Thoughts on Story Points as a Software Development Metric

Aka the byproduct of Planning Poker. This metric has by far the most promise of the group. If done well, it can leverage a group’s unbiased judgement to provide a useful starting point for measurement. GitClear allows customers to collect their Story Points as a part of the puzzle to understanding how much is getting done.


The main weakness of Story Points as a metric to measure developer productivity is that it often fails to credit the day-to-day work outside the scope of a neatly-scheduled sprint.


If you happen to work on a team where 100% of development takes place in a predictable, planned way, then Story Points can be a viable solution for developer measurement. More likely, you’re working in an ecosystem where such rigidity isn’t viable. The real world is a messy place, and it lays waste to great plans and good intentions.

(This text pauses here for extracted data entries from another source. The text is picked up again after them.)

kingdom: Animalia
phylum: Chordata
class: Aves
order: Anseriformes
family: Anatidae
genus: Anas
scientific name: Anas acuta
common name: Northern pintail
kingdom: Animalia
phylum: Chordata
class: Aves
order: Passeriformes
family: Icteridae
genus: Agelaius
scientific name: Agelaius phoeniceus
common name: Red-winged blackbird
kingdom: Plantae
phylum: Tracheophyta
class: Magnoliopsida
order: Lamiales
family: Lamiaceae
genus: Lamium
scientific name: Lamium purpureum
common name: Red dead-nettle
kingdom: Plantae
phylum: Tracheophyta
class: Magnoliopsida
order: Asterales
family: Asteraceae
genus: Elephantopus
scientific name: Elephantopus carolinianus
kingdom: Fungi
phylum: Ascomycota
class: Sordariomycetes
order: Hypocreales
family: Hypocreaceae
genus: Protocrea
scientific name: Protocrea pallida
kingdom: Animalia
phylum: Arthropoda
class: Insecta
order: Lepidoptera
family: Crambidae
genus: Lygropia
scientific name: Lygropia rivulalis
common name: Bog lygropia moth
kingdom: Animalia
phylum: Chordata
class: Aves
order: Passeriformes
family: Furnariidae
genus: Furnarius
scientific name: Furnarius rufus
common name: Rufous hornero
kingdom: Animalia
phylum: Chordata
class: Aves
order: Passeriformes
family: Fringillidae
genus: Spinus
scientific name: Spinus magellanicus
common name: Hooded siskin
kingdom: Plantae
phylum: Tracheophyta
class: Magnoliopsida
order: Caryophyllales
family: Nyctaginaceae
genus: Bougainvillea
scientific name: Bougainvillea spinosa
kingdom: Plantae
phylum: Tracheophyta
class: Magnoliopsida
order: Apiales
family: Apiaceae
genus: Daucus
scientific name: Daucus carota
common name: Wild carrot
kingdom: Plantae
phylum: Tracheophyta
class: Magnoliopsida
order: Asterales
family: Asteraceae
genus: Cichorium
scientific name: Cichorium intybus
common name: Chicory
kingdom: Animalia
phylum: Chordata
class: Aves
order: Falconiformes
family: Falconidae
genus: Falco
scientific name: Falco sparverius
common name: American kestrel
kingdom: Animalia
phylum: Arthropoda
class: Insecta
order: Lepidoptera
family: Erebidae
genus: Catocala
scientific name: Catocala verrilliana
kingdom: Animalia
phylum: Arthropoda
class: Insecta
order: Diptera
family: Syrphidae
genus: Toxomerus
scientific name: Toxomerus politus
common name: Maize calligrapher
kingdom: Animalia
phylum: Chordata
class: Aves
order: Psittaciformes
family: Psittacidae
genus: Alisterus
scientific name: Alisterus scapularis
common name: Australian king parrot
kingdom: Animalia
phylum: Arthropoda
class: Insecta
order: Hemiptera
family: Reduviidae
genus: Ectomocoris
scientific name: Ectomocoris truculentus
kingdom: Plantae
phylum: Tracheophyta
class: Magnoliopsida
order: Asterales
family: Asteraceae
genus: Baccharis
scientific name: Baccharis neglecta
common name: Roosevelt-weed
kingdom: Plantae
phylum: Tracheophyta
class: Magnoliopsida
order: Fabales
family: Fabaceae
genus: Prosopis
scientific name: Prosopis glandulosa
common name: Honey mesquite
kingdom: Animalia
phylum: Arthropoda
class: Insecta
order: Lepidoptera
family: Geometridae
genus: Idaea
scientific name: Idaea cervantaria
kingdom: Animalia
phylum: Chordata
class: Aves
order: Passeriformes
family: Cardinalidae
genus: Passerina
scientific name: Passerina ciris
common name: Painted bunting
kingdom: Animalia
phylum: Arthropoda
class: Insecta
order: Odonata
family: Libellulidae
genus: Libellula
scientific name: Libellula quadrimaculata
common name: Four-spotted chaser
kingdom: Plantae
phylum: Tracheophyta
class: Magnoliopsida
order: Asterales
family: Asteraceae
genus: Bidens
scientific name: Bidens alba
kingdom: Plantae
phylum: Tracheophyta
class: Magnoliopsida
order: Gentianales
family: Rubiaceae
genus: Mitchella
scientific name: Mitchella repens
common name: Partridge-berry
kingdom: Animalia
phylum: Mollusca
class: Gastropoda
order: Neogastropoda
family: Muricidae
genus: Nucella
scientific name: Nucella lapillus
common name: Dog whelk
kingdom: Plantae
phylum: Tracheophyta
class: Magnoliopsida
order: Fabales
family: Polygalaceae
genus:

The reason that Story Points makes this list is that an incomplete solution can be worse than no solution. If 80% of your development efforts happen via tasks that had Story Points assigned, you’re still losing 20% of your signal. It easily beats a metric like Lines of Code with its 80%+ noise, but it misses a swath of important work the team is doing. On a busy repo like Tensorflow, work done as part of an issue is only about 50% of all commits made.


For being deceivingly good, Story Points earns the fifth spot on the list.